AIM OF THE TASK
Would you retype the listing word for word, skipping its pictures?

COLLECTED DATA
++++++++++

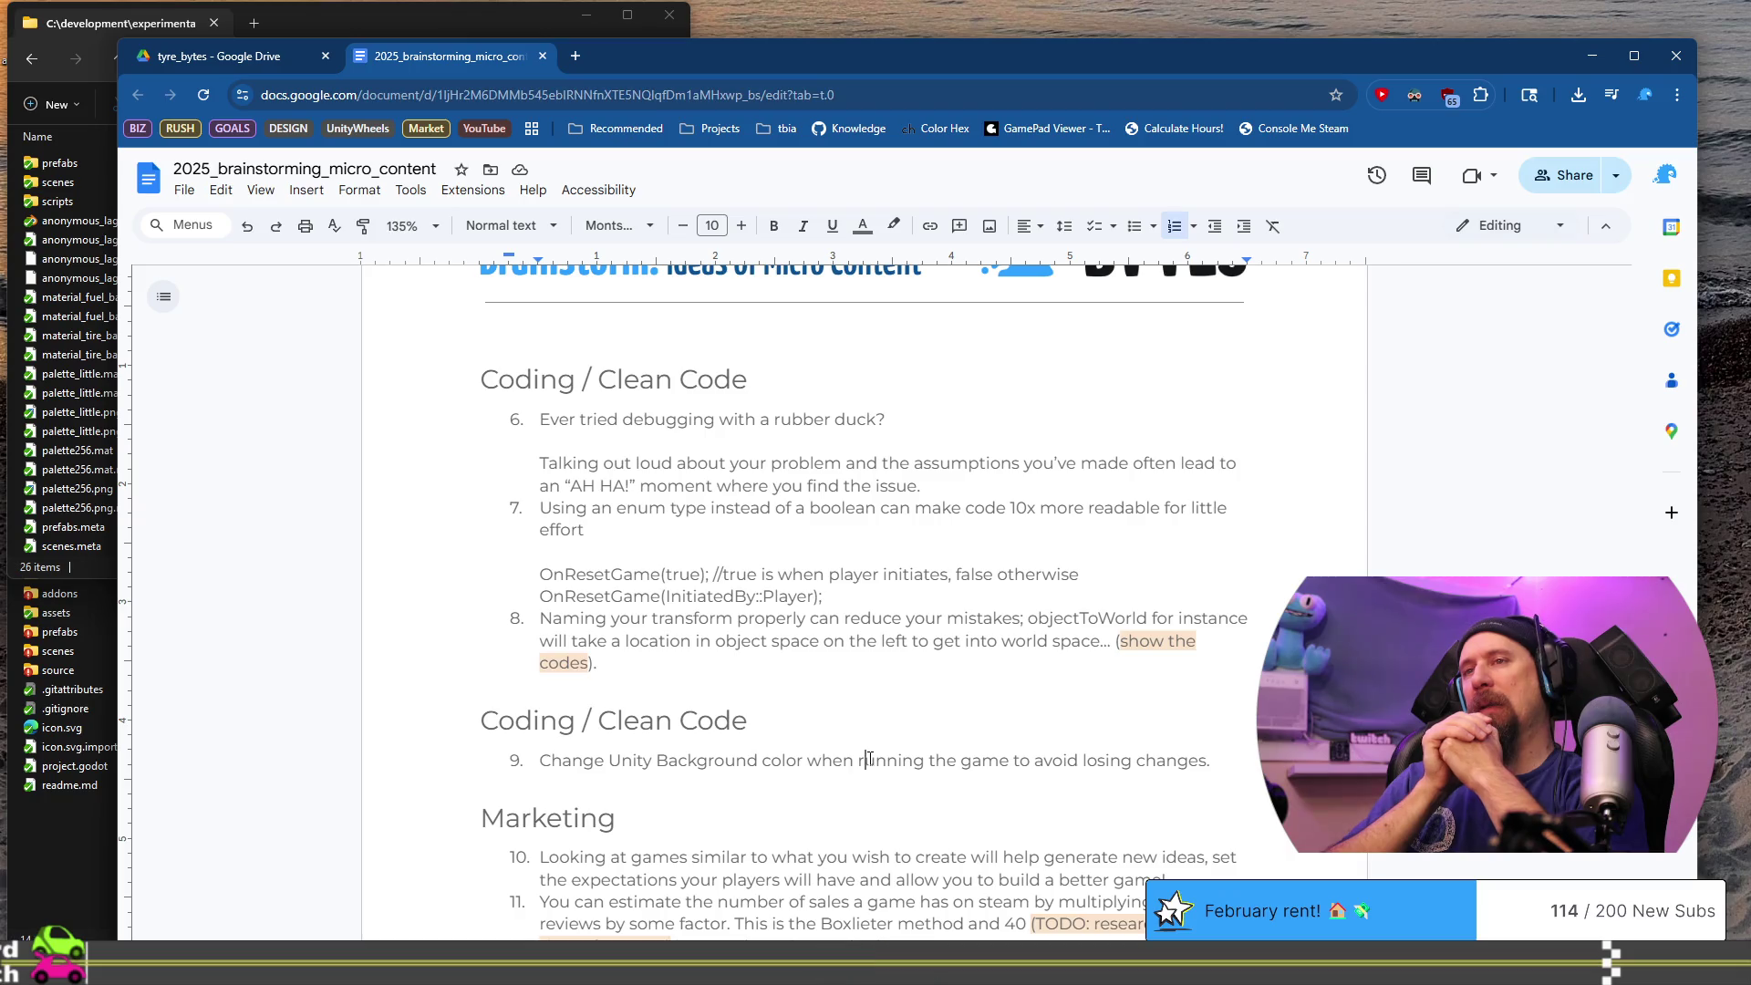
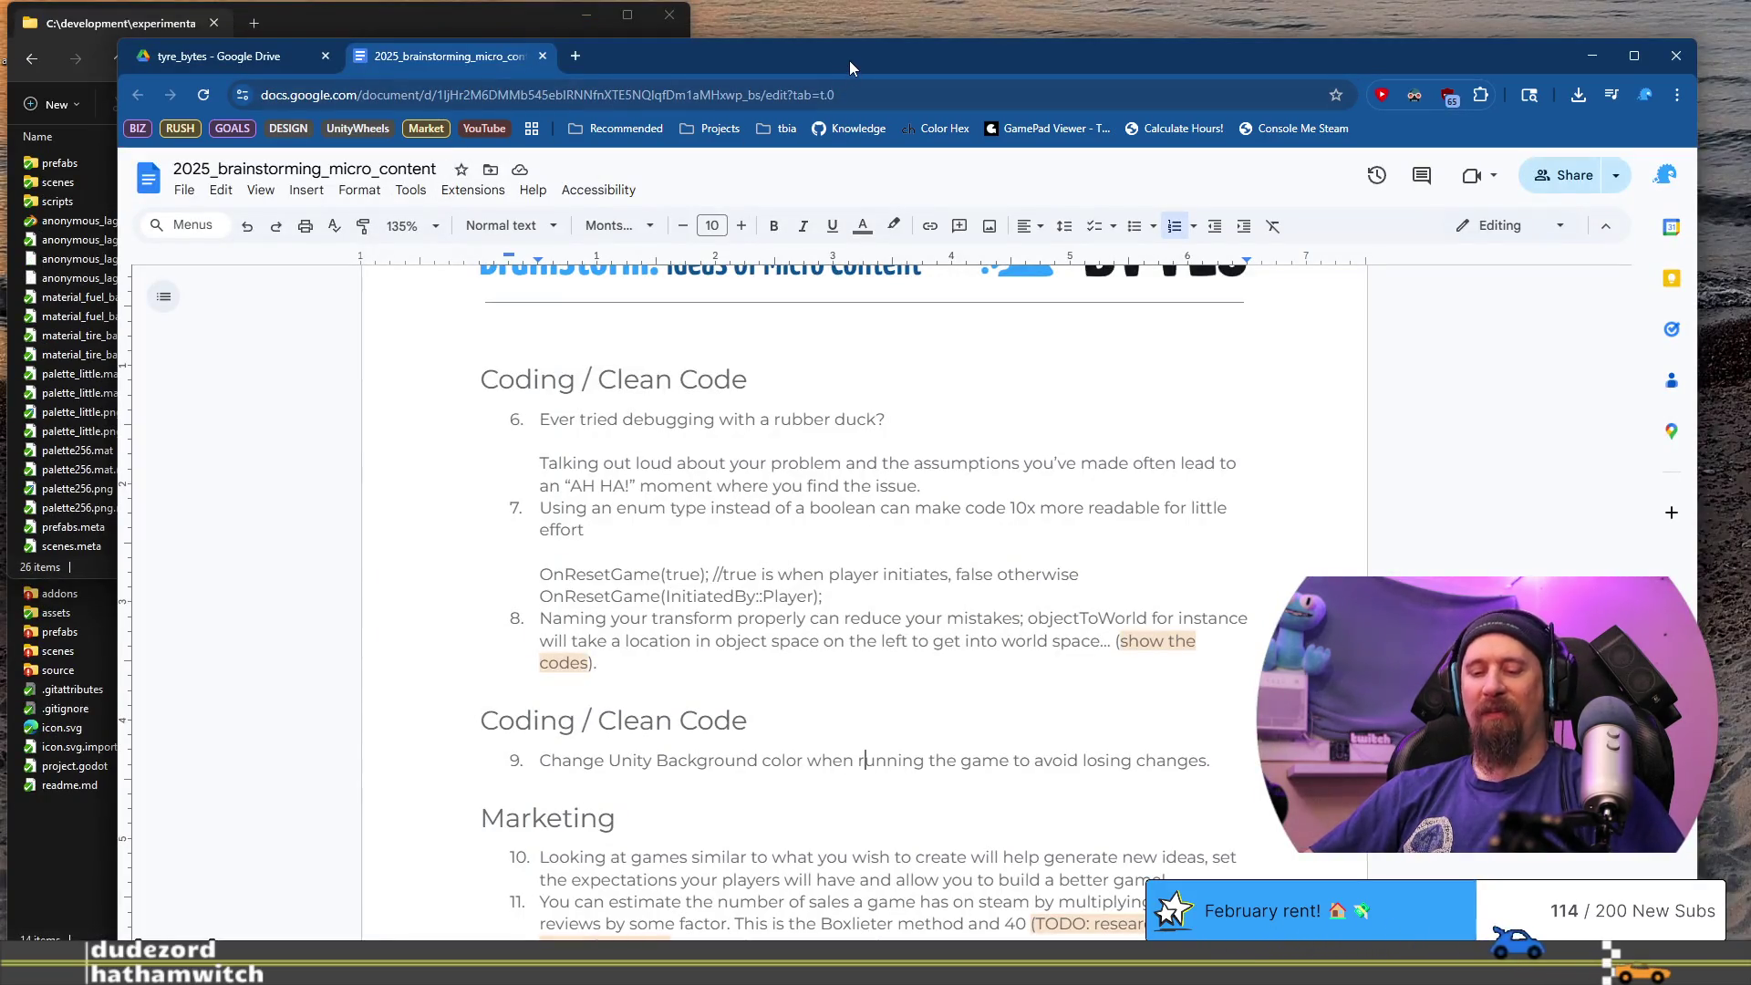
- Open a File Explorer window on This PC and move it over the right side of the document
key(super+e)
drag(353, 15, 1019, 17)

++++++++++

OUTPUT FOR THIS TASK
- Open a File Explorer window on This PC and move it over the right side of the document
key(super+e)
drag(353, 15, 1019, 17)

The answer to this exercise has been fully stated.